Extra Crunch members receive access to weekly “Dear Sophie” columns; use promo code ALCORN to purchase a one- or two-year subscription for 50% off.
I’m a startup founder looking to expand in the U.S. I was originally looking at opening an office in Silicon Valley to be close to software engineers and investors, but then … COVID-19 :)
A lot has changed over the last year — can I still come?
— Hopeful in Hungary
How and where work is getting done in Silicon Valley (as well as in much of the world) shifted during the COVID-19 pandemic. That said, yes, it can still make business sense for many to join the Silicon Valley ecosystem.
According to a recent report from PitchBook, Silicon Valley will continue to be the center for VC investment and high-tech talent, even though several large tech companies relocated out of Silicon Valley and implemented full-time work-from-home policies — and many predicted that “the Bay Area tech scene as we know it would be lost, and VC would find a new home.”
Clearly, while the pandemic’s impact on the venture industry will be felt in years to come, VC will continue to be centered in Silicon Valley. In a recent episode of my podcast, I discussed work trends and how to use immigration to support company priorities as well as attract and retain talent in the United States.

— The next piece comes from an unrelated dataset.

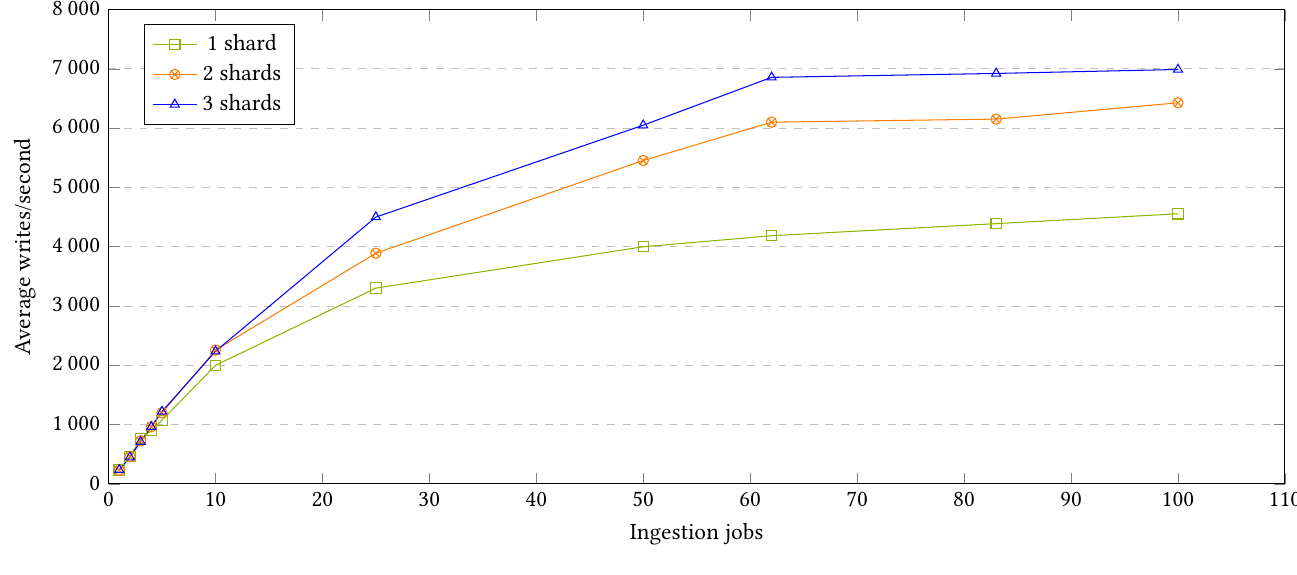
Figure 12. Evolution of the performance, in terms of triplet writes/second, from one to 100 parallel Figure 7: Scalability of the proposed approach with one to ingestion or shipping jobs and from one to three ingestion three ingestion nodes, for set ups of 2 as column length.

The PitchBook report points out that Silicon Valley “has kept a tight hold on fundraising in the U.S., closing on commitments exceeding $151 billion over the past five years, more than the rest of the U.S. ecosystems combined. LPs have continued to funnel capital to area VCs because of the region’s track record of success, which includes 17 of the 22 U.S. companies to ever receive a private valuation of $10 billion or more.”
So while VCs will likely return to the old ways of networking and funding post-pandemic, we’ll see a hybrid of online and in-person meetings because there are so many benefits to in-person networking and exchanging ideas.